Послышался характерный шум от поступающего воздуха, журчание воды, и внезапно меня отбросило назад на спинку сиденья. Наш корабль резко отшвартовался. Он бесшумно заскользил в длинном металлическом туннеле, увлекаемый давлением воды, бившей ключом позади нас, по направлению к выходу, который только что открылся в туннеле.
— Наш вагон скользит в туннеле, как поршень в шприце. И никакого шума. Все смазано китовым жиром, — объяснил мне главный из птиц.
— А куда мы направляемся? — спросил я.
— В самый центр кладбища Сан-Микеле. Туннель приведет нас к большой гробнице. Сами увидите. Это метро — сверхсекретное. Оно не обозначено ни на одной карте Венеции. Предназначено для спасения узников, заключенных в этой больнице специально с целью проведения опытов над людьми, совершенно бессмысленных с научной точки зрения…
В то время, в XVIII веке, когда это метро было построено, проводились тайные опыты по изучению человеческого электричества. Физики и физиологи той эпохи использовали свежие тела обезглавленных людей, причем часто молодых и здоровых — это были патриоты, приговоренные к смерти. С помощью батарей Вольта ученые пытались вызвать движения глаз и гримасы у изолированных голов… В те времена и были построены эти подземные ходы, и многие заключенные смогли бежать по трем линиям метро: Арсенал, Гетто и кладбище.
— Увы, — продолжала черная птица, — опыты на людях в этой больнице ведутся и в наше время.
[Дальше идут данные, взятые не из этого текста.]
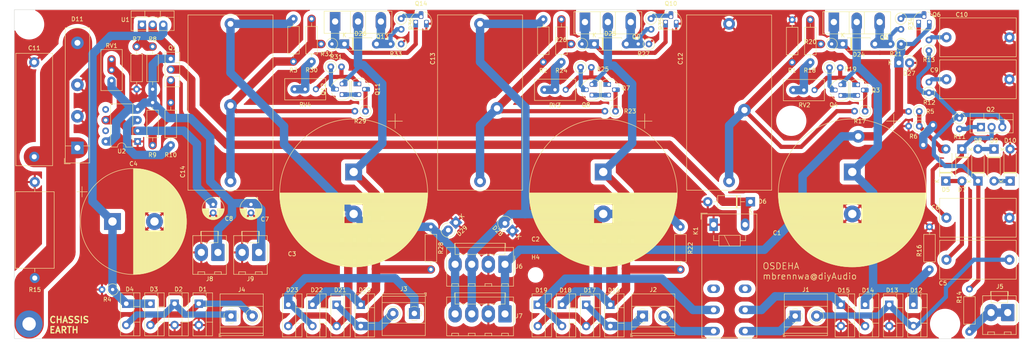
<source format=kicad_pcb>
(kicad_pcb
	(version 20240108)
	(generator "pcbnew")
	(generator_version "8.0")
	(general
		(thickness 1.6)
		(legacy_teardrops no)
	)
	(paper "A4")
	(layers
		(0 "F.Cu" signal)
		(31 "B.Cu" signal)
		(32 "B.Adhes" user "B.Adhesive")
		(33 "F.Adhes" user "F.Adhesive")
		(34 "B.Paste" user)
		(35 "F.Paste" user)
		(36 "B.SilkS" user "B.Silkscreen")
		(37 "F.SilkS" user "F.Silkscreen")
		(38 "B.Mask" user)
		(39 "F.Mask" user)
		(40 "Dwgs.User" user "User.Drawings")
		(41 "Cmts.User" user "User.Comments")
		(42 "Eco1.User" user "User.Eco1")
		(43 "Eco2.User" user "User.Eco2")
		(44 "Edge.Cuts" user)
		(45 "Margin" user)
		(46 "B.CrtYd" user "B.Courtyard")
		(47 "F.CrtYd" user "F.Courtyard")
		(48 "B.Fab" user)
		(49 "F.Fab" user)
		(50 "User.1" user)
		(51 "User.2" user)
		(52 "User.3" user)
		(53 "User.4" user)
		(54 "User.5" user)
		(55 "User.6" user)
		(56 "User.7" user)
		(57 "User.8" user)
		(58 "User.9" user)
	)
	(setup
		(pad_to_mask_clearance 0)
		(allow_soldermask_bridges_in_footprints no)
		(pcbplotparams
			(layerselection 0x00010fc_ffffffff)
			(plot_on_all_layers_selection 0x0000000_00000000)
			(disableapertmacros no)
			(usegerberextensions no)
			(usegerberattributes yes)
			(usegerberadvancedattributes yes)
			(creategerberjobfile yes)
			(dashed_line_dash_ratio 12.000000)
			(dashed_line_gap_ratio 3.000000)
			(svgprecision 4)
			(plotframeref no)
			(viasonmask no)
			(mode 1)
			(useauxorigin no)
			(hpglpennumber 1)
			(hpglpenspeed 20)
			(hpglpendiameter 15.000000)
			(pdf_front_fp_property_popups yes)
			(pdf_back_fp_property_popups yes)
			(dxfpolygonmode yes)
			(dxfimperialunits yes)
			(dxfusepcbnewfont yes)
			(psnegative no)
			(psa4output no)
			(plotreference yes)
			(plotvalue yes)
			(plotfptext yes)
			(plotinvisibletext no)
			(sketchpadsonfab no)
			(subtractmaskfromsilk no)
			(outputformat 1)
			(mirror no)
			(drillshape 0)
			(scaleselection 1)
			(outputdirectory "Gerbers/")
		)
	)
	(net 0 "")
	(net 1 "Net-(D3-K)")
	(net 2 "GND")
	(net 3 "/HV_STABI1/CAP")
	(net 4 "/HV_STABI2/CAP")
	(net 5 "/B-")
	(net 6 "/HV_STABI3/CAP")
	(net 7 "/B2-")
	(net 8 "Net-(D6-K)")
	(net 9 "Net-(D7-K)")
	(net 10 "/H")
	(net 11 "Net-(U2-THR)")
	(net 12 "Net-(C9-Pad1)")
	(net 13 "Net-(C10-Pad1)")
	(net 14 "Earth_Protective")
	(net 15 "/HV_STABI2/RSET")
	(net 16 "/HV_STABI1/RSET")
	(net 17 "/HV_STABI3/RSET")
	(net 18 "Net-(D5-A)")
	(net 19 "Net-(D5-K)")
	(net 20 "Net-(D8-K)")
	(net 21 "Net-(D8-A)")
	(net 22 "Net-(D10-K)")
	(net 23 "/HV_STABI2/AC2")
	(net 24 "/HV_STABI1/AC2")
	(net 25 "/BIAS")
	(net 26 "Net-(Q3-S)")
	(net 27 "Net-(Q3-G)")
	(net 28 "Net-(Q7-S)")
	(net 29 "Net-(Q7-G)")
	(net 30 "Net-(Q7-D)")
	(net 31 "Net-(Q1-B)")
	(net 32 "Net-(Q2-G)")
	(net 33 "Net-(Q3-D)")
	(net 34 "Net-(Q4-G)")
	(net 35 "Net-(Q11-G)")
	(net 36 "Net-(Q8-G)")
	(net 37 "Net-(Q11-S)")
	(net 38 "Net-(D24-K)")
	(net 39 "Net-(D24-A)")
	(net 40 "Net-(U1-ADJ)")
	(net 41 "Net-(U2-Q)")
	(net 42 "Net-(D25-K)")
	(net 43 "Net-(D25-A)")
	(net 44 "unconnected-(U2-CV-Pad5)")
	(net 45 "unconnected-(U2-DIS-Pad7)")
	(net 46 "Net-(Q11-D)")
	(net 47 "Net-(Q12-G)")
	(net 48 "Net-(D26-A)")
	(net 49 "Net-(D26-K)")
	(net 50 "Net-(R18-Pad2)")
	(net 51 "Net-(R24-Pad2)")
	(net 52 "Net-(R30-Pad2)")
	(net 53 "/B+")
	(net 54 "unconnected-(K1-Pad22)")
	(net 55 "unconnected-(K1-Pad12)")
	(net 56 "/AC1B+")
	(net 57 "/AC1HTR")
	(net 58 "/AC2HTR")
	(net 59 "/AC1B-")
	(net 60 "Net-(Q6-B)")
	(net 61 "Net-(Q10-B)")
	(net 62 "Net-(Q14-B)")
	(net 63 "/AC1B2-")
	(net 64 "/AC2B2-")
	(net 65 "/AC2B+")
	(net 66 "/AC2B-")
	(footprint "Resistor_THT:R_Axial_DIN0207_L6.3mm_D2.5mm_P2.54mm_Vertical" (layer "F.Cu") (at 251.674 87.582 90))
	(footprint "Diode_THT:Diode_Bridge_32.0x5.6x17.0mm_P10.0mm_P7.5mm" (layer "F.Cu") (at 48.895 110.725 90))
	(footprint "Resistor_THT:R_Axial_DIN0207_L6.3mm_D2.5mm_P2.54mm_Vertical" (layer "F.Cu") (at 185.5 79.96 -90))
	(footprint "Resistor_THT:R_Axial_DIN0207_L6.3mm_D2.5mm_P10.16mm_Horizontal" (layer "F.Cu") (at 104.664 80.01 -90))
	(footprint "Resistor_THT:R_Axial_DIN0207_L6.3mm_D2.5mm_P2.54mm_Vertical" (layer "F.Cu") (at 169.045 86 180))
	(footprint "Package_TO_SOT_THT:TO-220-3_Vertical" (layer "F.Cu") (at 264.068 105.791))
	(footprint "Capacitor_THT:CP_Radial_D35.0mm_P10.00mm_SnapIn" (layer "F.Cu") (at 233.426 116.473501 -90))
	(footprint "MountingHole:MountingHole_3.2mm_M3" (layer "F.Cu") (at 218.8972 104.2924))
	(footprint "Resistor_THT:R_Axial_DIN0207_L6.3mm_D2.5mm_P2.54mm_Vertical" (layer "F.Cu") (at 258.9436 103.6828 -90))
	(footprint "Resistor_THT:R_Axial_DIN0207_L6.3mm_D2.5mm_P2.54mm_Vertical" (layer "F.Cu") (at 184.995 86 180))
	(footprint "Resistor_THT:R_Axial_DIN0918_L18.0mm_D9.0mm_P22.86mm_Horizontal" (layer "F.Cu") (at 38.735 141.732 90))
	(footprint "Package_TO_SOT_THT:TO-92_HandSolder" (layer "F.Cu") (at 234.7374 95.7072 -90))
	(footprint "Connector_Molex:Molex_KK-396_A-41791-0002_1x02_P3.96mm_Vertical" (layer "F.Cu") (at 82.355 135.636 180))
	(footprint "TerminalBlock_Phoenix:TerminalBlock_Phoenix_MKDS-1,5-2-5.08_1x02_P5.08mm_Horizontal" (layer "F.Cu") (at 219.837 150.782501))
	(footprint "Diode_THT:D_DO-41_SOD81_P7.62mm_Horizontal" (layer "F.Cu") (at 267.183 111.014 -90))
	(footprint "Capacitor_THT:C_Rect_L18.0mm_W9.0mm_P15.00mm_FKS3_FKP3" (layer "F.Cu") (at 255.851 137.381))
	(footprint "Resistor_THT:R_Axial_DIN0207_L6.3mm_D2.5mm_P2.54mm_Vertical" (layer "F.Cu") (at 228.0064 91.6432))
	(footprint "Capacitor_THT:C_Rect_L26.5mm_W8.5mm_P22.50mm_MKS4" (layer "F.Cu") (at 38.608 90.35 -90))
	(footprint "Package_TO_SOT_THT:TO-220-2_Vertical"
		(layer "F.Cu")
		(uuid "254a2de1-35b0-490b-aace-e7d620cb2fde")
		(at 236.467333 148.092501 -90)
		(descr "TO-220-2, Vertical, RM 5.08mm, see https://www.centralsemi.com/PDFS/CASE/TO-220-2PD.PDF")
		(tags "TO-220-2 Vertical RM 5.08mm")
		(property "Reference" "D14"
			(at -3.429 -0.691 180)
			(layer "F.SilkS")
			(uuid "fcd8bf88-c32b-46bd-93c0-be15c2fa07ac")
			(effects
				(font
					(size 1 1)
					(thickness 0.15)
				)
			)
		)
		(property "Value" "STTH512FP"
			(at 2.54 2.5 90)
			(layer "F.Fab")
			(uuid "c09bec20-5d8b-4a7b-b918-3d85da7badaa")
			(effects
				(font
					(size 1 1)
					(thickness 0.15)
				)
			)
		)
		(property "Footprint" "Package_TO_SOT_THT:TO-220-2_Vertical"
			(at 0 0 -90)
			(unlocked yes)
			(layer "F.Fab")
			(hide yes)
			(uuid "f9618cea-8738-42d8-b8d2-227e6ce99906")
			(effects
				(font
					(size 1.27 1.27)
				)
			)
		)
		(property "Datasheet" "https://www.mouser.ch/datasheet/2/389/stth512-1851774.pdf"
			(at 0 0 -90)
			(unlocked yes)
			(layer "F.Fab")
			(hide yes)
			(uuid "882ff864-26e4-4aee-a6b8-8403cbe50d51")
			(effects
				(font
					(size 1.27 1.27)
			
... [1297529 chars truncated]
</source>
Проводятся пересадки органов, и даже мозга! Так что вы поступили совершенно правильно, столь чудесным образом улетев оттуда… «Они» извлекли бы ваш мозг, а тело бросили в воду…
Вдруг меня бросило вперед. Наш вагон замер. Главный снова открыл шлюз, и мы вошли в цилиндр для выхода, верхний край которого открывался в большую гробницу. Черные птицы поднялись раньше меня, и когда я вышел на поверхность и снял маску, они уже исчезли. Я слышал возле себя шум воды, бившей из многочисленных фонтанов и журчавшей в колодцах вокруг гробницы, — воды, толкавшей нас от больницы. Наконец я покинул гробницу. Это был настоящий монумент, напоминающий Парфенон в миниатюре.
К своему удивлению я обнаружил, что очутился на островке, расположенном посреди большого, заросшего гигантскими кувшинками пруда, осененного ивами. Воздух был свеж, влажен и пропитан запахом гниения. В конце концов я нашел вьющуюся меж гробниц тропинку, вымощенную большими круглыми влажными камнями, которая вывела меня на берег моря. Тут я споткнулся о цепь, перегораживавшую тропинку, и рухнул на землю…
— Nonno, siete come un diavolo dentro una scatola![111]
Венецианская мамаша, ранее погрузившая меня в сон своим уколом, теперь меня разбудила и сняла ремень, которым меня связали. Она сказала, что я так беспокойно спал, что пришлось поставить перегородки по бокам моей койки, чтобы я с нее не свалился.
— Вот проклятые лекарства!
Конечно же, она вчера ввела мне коктейль, взаимодействовавший с эндорфинами, — я их поглощал всей своей кожей целых десять дней во время грязевых ванн. Такая смесь, возможно, и вызвала этот длинный сон, столь яркий и странный.